In 2005 Patti stood to be deputy in the Argentine Chamber of Deputies on the same ticket as Hilda González de Duhalde, candidate for the Senate, and was elected. However he was prevented from taking his seat because of the allegations against him, following a vote of the existing deputies. His replacement Dante Camaño, formerly a supporter of Duhalde's faction (opposed to president Kirchner), turned over to favour the presidential faction. .[3]
In addition to the fact that he has been convicted today April 14, 2010 to life imprisonment to be served in a regular prison facility, Patti has admitted having a role in torture, albeit whilst justifying his acts. Legislators from ARI, with government support, are attempting to change Argentine law to prevent those accused of involvement from torture from taking public positions, a move which is highly accepted.
In 2008, while Patti's actions during the 1970s were still under formal investigation, the Supreme Court of Argentina ruled against the decision of the Chamber of Deputies, saying that he should be allowed to take his seat in Congress. This caused controversy with the Cabinet Chief Alberto Fernández saying that there was a "conflict of powers" between the legislative and the judicial branches of government.
On the night of 27 December 2006, Luis Gerez, a Peronist workers' activist who had testified before Congress that Patti was in charge of torture sessions he endured in 1972, was supposedly kidnapped, and re-appeared two days later, immediately after a televised presidential speech on the subject, and purportedly bearing signs of forced restraint and torture (which were in no way evident during his press conference, and not shown any later)[1].

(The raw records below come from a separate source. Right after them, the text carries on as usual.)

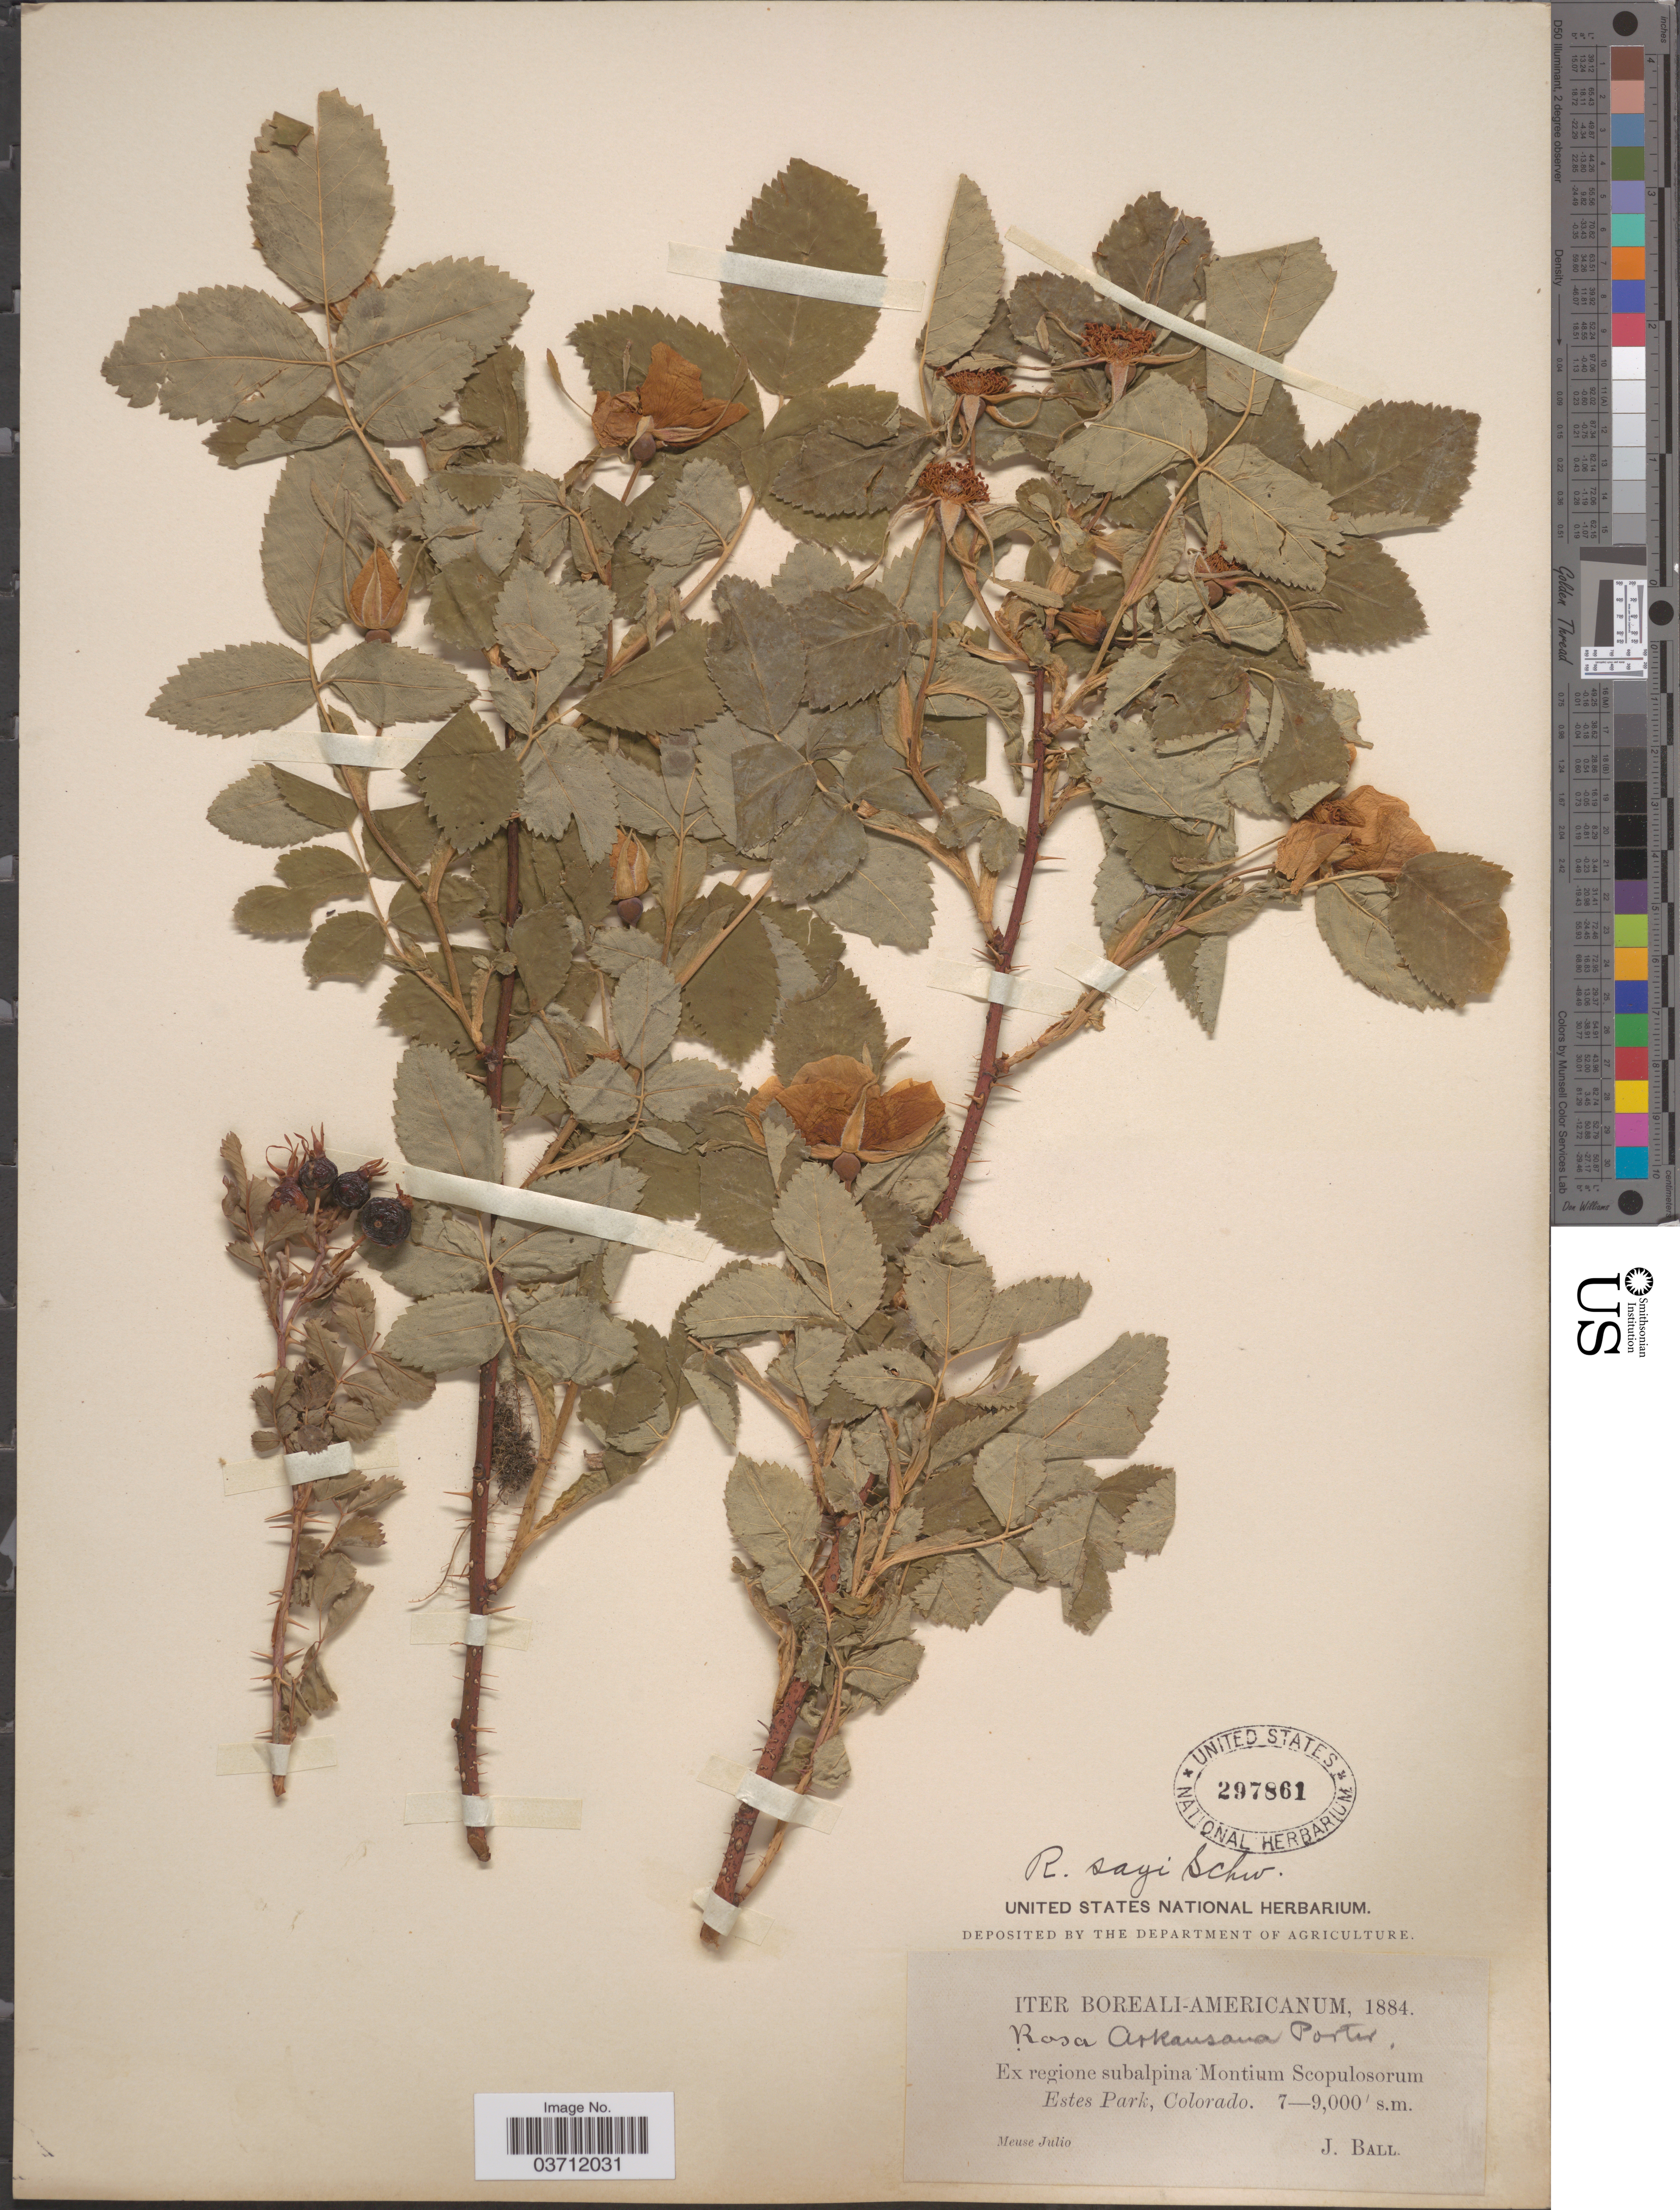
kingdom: Plantae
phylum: Tracheophyta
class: Magnoliopsida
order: Rosales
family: Rosaceae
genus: Rosa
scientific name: Rosa sayi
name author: Schwein.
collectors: J. Ball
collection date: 1884-07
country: United States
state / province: Colorado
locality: Iter Boreali-Americanum. Ex regione subalpina Montium Scopulosorum Estes Park.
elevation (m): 2134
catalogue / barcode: US 297861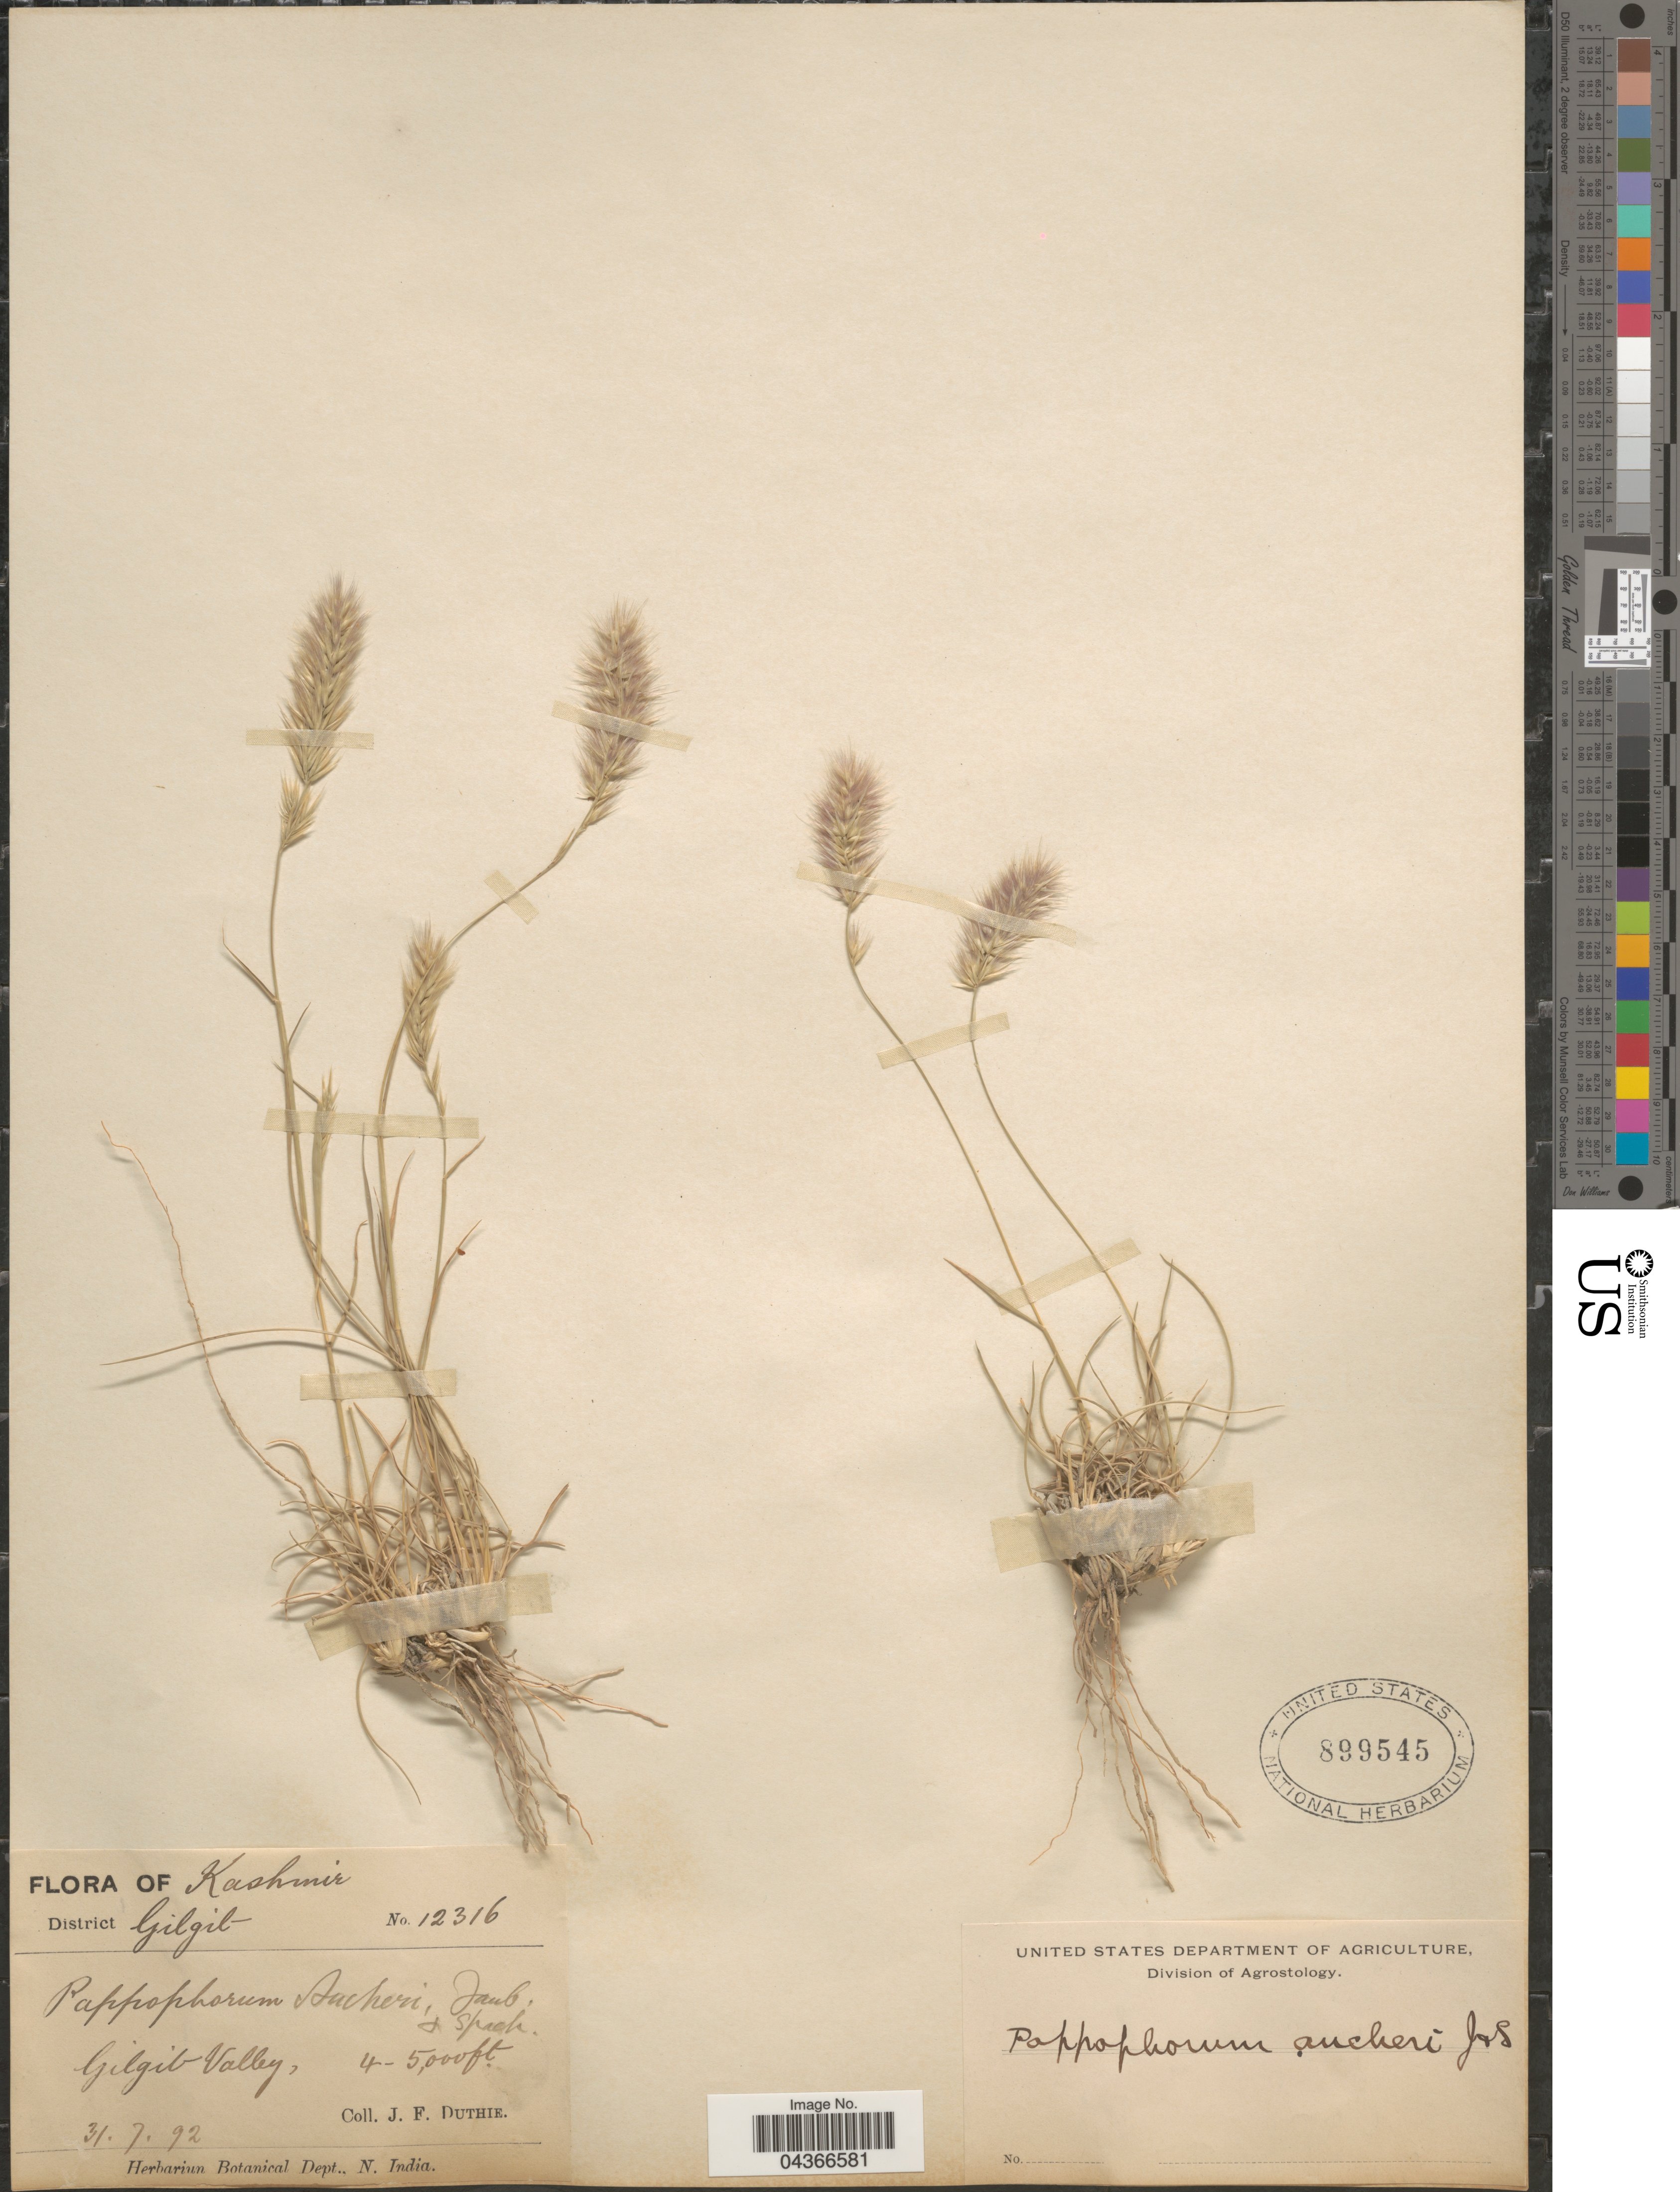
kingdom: Plantae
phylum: Tracheophyta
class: Liliopsida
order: Poales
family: Poaceae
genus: Enneapogon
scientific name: Enneapogon persicus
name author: Boiss.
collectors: J. F. Duthie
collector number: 12316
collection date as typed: Transcribed d/m/y: 31/7/92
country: Pakistan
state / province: Gilgit-Baltistan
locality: Kashmir. District Gilgit. Gilgit Valley.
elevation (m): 1219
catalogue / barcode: US 899545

Since then, public prosecutors haven’t found any prove to support the hypothesis of a genuine abduction (telephone hearings implemented to track possible calls from the kidnappers indicated that Gerez himself, his concubine and political comrades maybe responsible), and consequently they have followed the theory of self-kidnapping [2][3]. At the moment, prosecutors are undergoing fierce harassment by pro-governmental law-makers who are demanding them to shift their suspicions into another direction, namely Patti [4]. Gerez, who has recently been given an office in the Buenos Aires province legislature, has recognized that it's possible to cast doubt on his abduction. “Thirty years where necessary to acknowledge that there was genocide in Argentina. People will need time to understand my abduction”, he said [5].
Gerez had received threats since his testimony on 20 April. Gerez's disappearance was interpreted by the government as a message from groups who resent the re-opening of cases against Dirty War criminals, following the disappearance of Jorge Julio López, a witness of the Miguel Etchecolatz trial who is missing since September 2006. Two others who testified in Congress against Patti, Orlando Ubiedo and Hugo Esteban Jaime, had received threats during November and December 2006.[4] [5] [6] [7] [8]
Patti himself denied any involvement in the threats and the kidnapping of Gerez, and claimed not to remember if Gerez had been arrested under his custody because "it was 30 years ago". He accused others of making political use of the disappearance.[9]